I moved out of Baltimore for a reason

Which mainly had to do with not wanting to get shot in my own apartment, which was located within range of a middle school where shootings became the norm in the mid-1990s. (Didn't Baltimore -- and Maryland -- ban "Saturday night special" handguns back in 1988? How's that working out? Just fine, if you believe JHU's post hoc, ergo propter hoc argument here. But I digress.)

I also didn't feel like being called for jury duty all the time in that crime-ridden city.

Now, Mayor Sheila Dixon has a bold new initiative that is sure to snap Charm City out of its funk: Ban cheap cigars!
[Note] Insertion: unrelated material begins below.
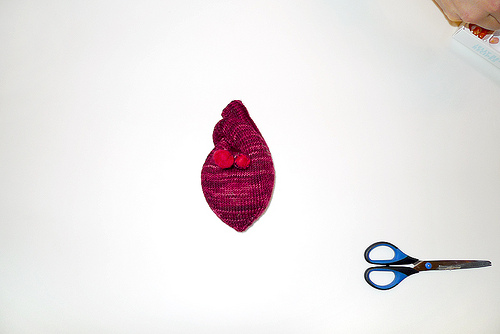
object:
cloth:
[198, 99, 276, 235]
She says these cigars are sold for as little as 69 cents each in stores across Baltimore in a wide variety of flavors. [Dang, I wish I'd known about those flavors!] The Mayor says studies show products like these encourage smoking by youth and young adults who are especially sensitive to the price of tobacco products. [No, they helped me and some buddies with some enjoyment (!) when we nabbed a few of those "cheap cigars" from a corner store while attending my cousin's wedding reception on Mt. Royal Ave. a number of years ago. In fact, I think even LC partook of a 'gar!] A recent study by Johns Hopkins University found that 23.9 percent of youth ages 18 to 25 smoked cheap cigars in the last 30 days. [Um, ex-squeeze me? Those people can LEGALLY SMOKE! Or does that mean 76.1 percent of youth are listening to Cigar Dave? And see above for what I think of JHU studies.]

Under the proposed regulation, retailers would be required to sell cigars in packs of five. [Aha! Now we see that the city doesn't get enough "sin tax" revenue off individual cigars! You gotta follow the money, folks.] The proposal exempts cigars with a wholesale cost of two dollars or more, as well as cigars sold in tobacco shops. [Well, isn't that special?]
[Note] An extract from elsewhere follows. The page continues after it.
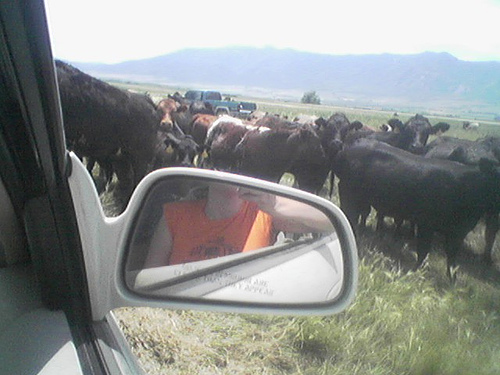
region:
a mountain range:
[61, 42, 499, 104]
The Mayor says she believes the sale of such cigars undermines efforts to inform the public about the health risks of smoking. Single, cheap cigars generally do not carry health warnings, and consumers can be misled about the health risks of smoking. [Like the city really cares whether anyone smokes single cigars or not. As I just said, Dixon needs revenue. That's what this is all about.]


Well, Madame Mayor, why stop there? If smoking is so daggone bad for you and others, why not ban the sale, use, possession, importation, or cultivation of tobacco in the city? Hm? Lead the way! Set the pioneering example for other cities to follow.

Go ahead. I'm waiting.

*zzzzzzzzzzzzzzzzzzzzzzzzzzzzz*

Just can't live without those taxes, can you?

(HT: Michelle Malkin)

2 comments:

Julia said...

There IS a point to all this.

College buddies and I, as well as the vast majority of young "cheap-cigar" purchasers, are not buying those things to enjoy the tobacco.
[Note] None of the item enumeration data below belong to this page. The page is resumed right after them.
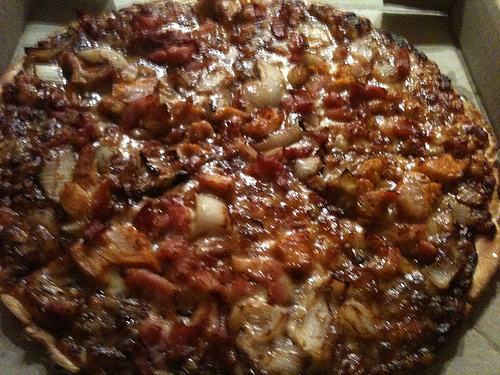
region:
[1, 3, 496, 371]
blurry pizza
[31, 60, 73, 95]
onion on the pizza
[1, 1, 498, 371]
fattening pizza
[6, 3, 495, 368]
a fully cooked pizza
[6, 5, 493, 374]
a pizza with melted toppings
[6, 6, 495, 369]
a hot cooked pizza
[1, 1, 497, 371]
A large round pizza that looks slimy.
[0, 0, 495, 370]
A large mostly burnt pizza.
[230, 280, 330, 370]
Clump of onions down on the bottom piece.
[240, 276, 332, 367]
A section of white onions at the bottom.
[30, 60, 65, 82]
A visible white onion on the top left.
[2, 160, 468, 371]
Largest triangle of pizza with large section of onion.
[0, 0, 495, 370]
A large burnt pizza with onion and ham.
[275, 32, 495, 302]
A right triangle piece of pizza.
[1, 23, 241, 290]
A left triangle of pizza with onions.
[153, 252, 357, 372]
Part of a pizza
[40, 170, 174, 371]
Part of a pizza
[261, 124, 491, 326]
Part of a pizza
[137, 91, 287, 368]
Part of a pizza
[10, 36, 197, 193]
Part of a pizza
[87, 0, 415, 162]
Part of a pizza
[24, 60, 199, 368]
Part of a pizza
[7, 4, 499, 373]
A large shiny pizza.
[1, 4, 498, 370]
A large dark crust pizza with onions.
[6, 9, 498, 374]
A large ham and onion pizza.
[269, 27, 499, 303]
Large right slice of pizza with onion and ham.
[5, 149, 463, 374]
Bottom most slice of onion pizza.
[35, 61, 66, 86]
Most visible in focus onion to the upper left.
We are cutting them open, dumping them out, and using them as drug paraphernalia.

Granted, rolling papers are still abundantly available, but if you should ever overhear someone around my age mentioning a blunt, it ain't a "cigar" they're smoking.

Cygnus said...

Appreciate the enlightenment, Julia; I wouldn't have known that, being blissfully ignorant of that scene. But I still think it's a shtoopit idea.

I know this sounds Clintonian, but I never had to try pot. Everyone else on the MTA buses did so for me.